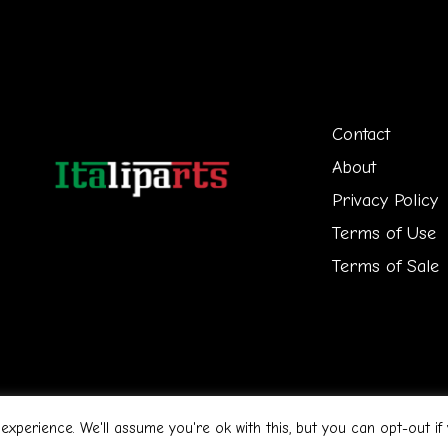
Contact
About
Privacy Policy
Terms of Use
Terms of Sale
n
experience. We'll assume you're ok with this, but you can opt-out if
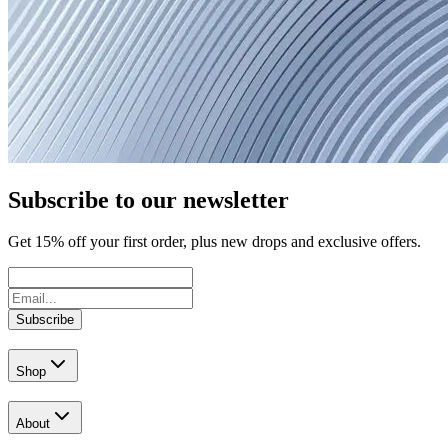
Subscribe to our newsletter
Get
15
% off your first order, plus new drops and exclusive offers.
Subscribe
Shop
About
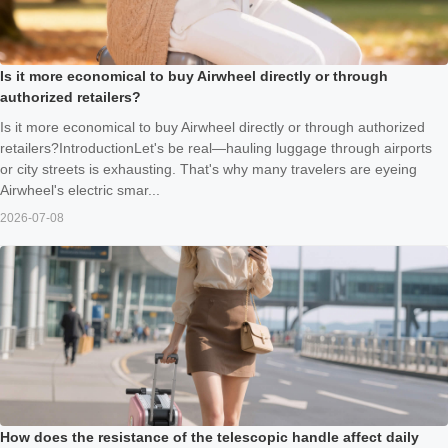
Is it more economical to buy Airwheel directly or through
authorized retailers?
Is it more economical to buy Airwheel directly or through authorized
retailers?IntroductionLet's be real—hauling luggage through airports
or city streets is exhausting. That's why many travelers are eyeing
Airwheel's electric smar...
2026-07-08
How does the resistance of the telescopic handle affect daily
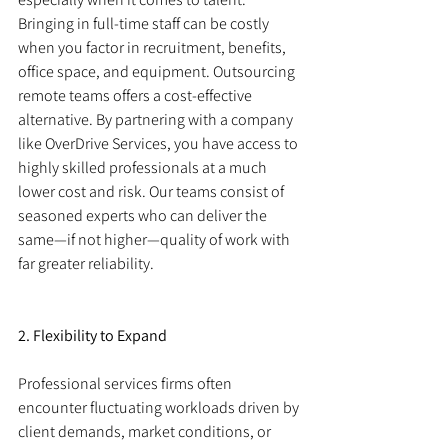
Bringing in full-time staff can be costly 
when you factor in recruitment, benefits, 
office space, and equipment. Outsourcing 
remote teams offers a cost-effective 
alternative. By partnering with a company 
like OverDrive Services, you have access to 
highly skilled professionals at a much 
lower cost and risk. Our teams consist of 
seasoned experts who can deliver the 
same—if not higher—quality of work with 
far greater reliability.
2. Flexibility to Expand
Professional services firms often 
encounter fluctuating workloads driven by 
client demands, market conditions, or 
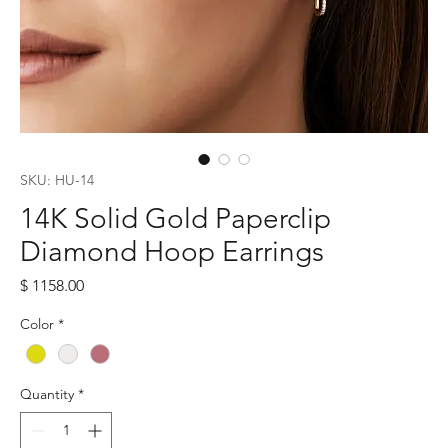
SKU: HU-14
14K Solid Gold Paperclip
Diamond Hoop Earrings
Price
$ 1158.00
Color
*
Quantity
*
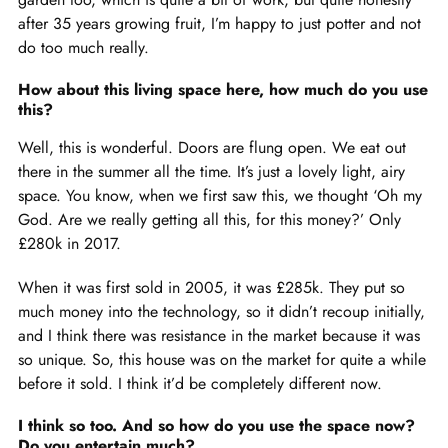
after 35 years growing fruit, I’m happy to just potter and not
do too much really.
How about this living space here, how much do you use
this?
Well, this is wonderful. Doors are flung open. We eat out
there in the summer all the time. It’s just a lovely light, airy
space. You know, when we first saw this, we thought ‘Oh my
God. Are we really getting all this, for this money?’ Only
£280k in 2017.
When it was first sold in 2005, it was £285k. They put so
much money into the technology, so it didn’t recoup initially,
and I think there was resistance in the market because it was
so unique. So, this house was on the market for quite a while
before it sold. I think it’d be completely different now.
I think so too. And so how do you use the space now?
Do you entertain much?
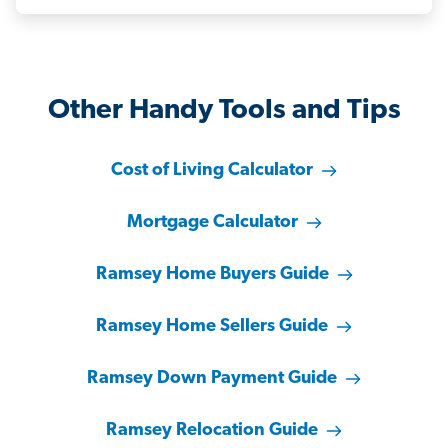
Other Handy Tools and Tips
Cost of Living Calculator
Mortgage Calculator
Ramsey Home Buyers Guide
Ramsey Home Sellers Guide
Ramsey Down Payment Guide
Ramsey Relocation Guide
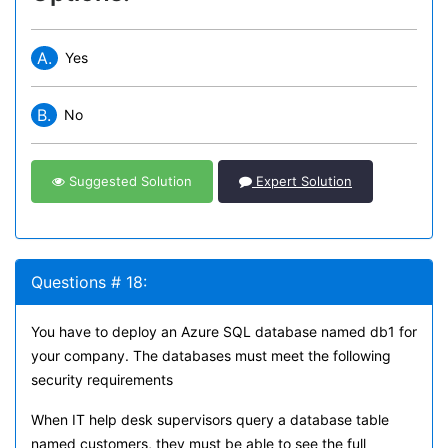
A.
Yes
B.
No
Suggested Solution
Expert Solution
Questions # 18:
You have to deploy an Azure SQL database named db1 for
your company. The databases must meet the following
security requirements
When IT help desk supervisors query a database table
named customers, they must be able to see the full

■ ■ ■

■ PROMPT: Where does the string "space" appear in the records above? Show every line that holds it.

■ EXERCISE ANSWER:
office space, and equipment. Outsourcing 
How about this living space here, how much do you use
space. You know, when we first saw this, we thought ‘Oh my
I think so too. And so how do you use the space now?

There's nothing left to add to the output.